Selected Topics in Urban Design: Other Cultures of Density
ARC3105HS
Instructor: Michael Piper
Meeting Section: L0101
Fridays 9:00 a.m. - 12:00 p.m.
A leasing company in Etobicoke subdivides and rents single family homes to upwards of 18 residents. Hindus gather in a Scarborough industrial park in a former mechanics shop to worship on weekends. Scattered across the Toronto region, often far from transit, tower in the park apartment buildings are home to a majority of the city’s low-income residents and racialized minorities. These three examples of urban occupation defy conventional ideals that designers and planners have about benefits and values of density and suggest that current mainstream discourse is somehow behind the times.
Since the latter twentieth century, a particular culture of density emerged within design and planning thought.
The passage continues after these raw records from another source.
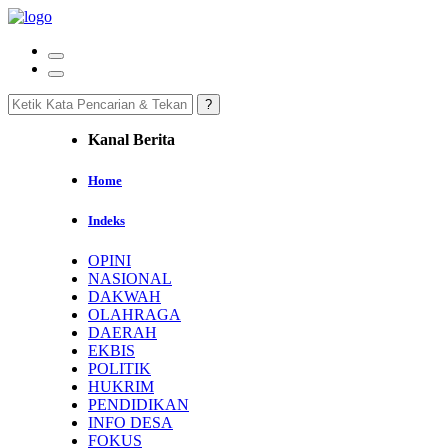
Kanal Berita
Home
Indeks
OPINI
NASIONAL
DAKWAH
OLAHRAGA
DAERAH
EKBIS
POLITIK
HUKRIM
PENDIDIKAN
INFO DESA
FOKUS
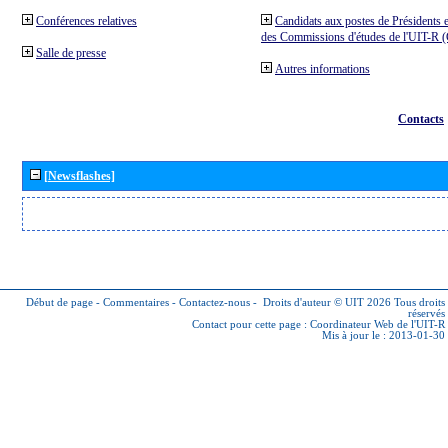
Conférences relatives
Candidats aux postes de Présidents e
des Commissions d'études de l'UIT-R
Salle de presse
Autres informations
Contacts
[Newsflashes]
Début de page
-
Commentaires
-
Contactez-nous
-
Droits d'auteur © UIT 2026
Tous droits
réservés
Contact pour cette page :
Coordinateur Web de l'UIT-R
Mis à jour le : 2013-01-30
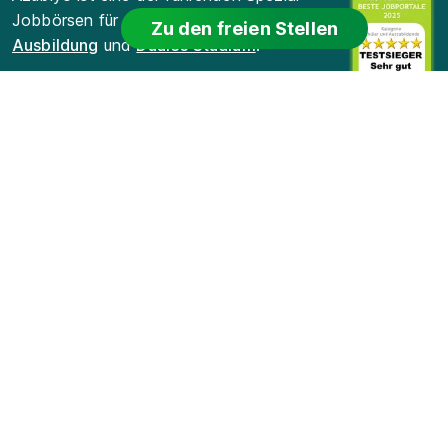
Jobbörsen für
Zu den freien Stellen
Ausbildung
und
Duales Studium
.
Für Bewerber
Für Arbeitgeber
Für Lehrkräfte
Datenschutz
Cookie-Einstellungen
Nutzungsbedingungen
Bildnachweis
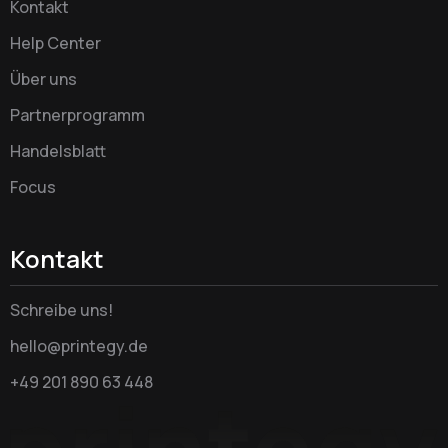
Kontakt
Help Center
Über uns
Partnerprogramm
Handelsblatt
Focus
Kontakt
Schreibe uns!
hello@printegy.de
+49 201 890 63 448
Reacting to the dispersed nature of modern-era, post-World War II suburbanization, professionals and scholars promote compact, high density forms of city building most often associated with city centers in Europe and North America. Such dense areas are well served by transit, retail, and open space; are walkable and offer opportunities for impromptu social interaction for its residents. These qualities have been ingrained into the design culture of schools across North America, and are written into policies and zoning code that govern city building. They are, however, available to a progressively small and wealthy portion of residents in North America today.
Behind the façade of single-family homes, in the varied shops of ethnic strip malls, or the unexpected activities of 7-11 parking lots – often without access to transit— immigrant populations and low-income residents of North America’s urban periphery are producing new cultures of density. The goal of the course is not to fetishize, or emulate these cultures, but rather, to attempt to withhold judgement, and to present them as positive examples social life.
This class will explore alternative cultures of density, public space, the commons, and spatial appropriation through methods of urban analysis, visualization, and representation. The course will focus on three kinds of space as examples of these cultures in Toronto. Students will be assigned a series of readings that focus on ethnographic analysis of these three spaces and will be asked to visualize the physical spaces identified in the readings through a series of polemical sketches. The final project builds on these sketches and asks students to choose one example from this series, or propose their own example for approval, and will then be asked to produce a refined drawing(s) that describe the space they have chosen. The final deliverable will be a presentation that compile’s the sketches and research made throughout the semester.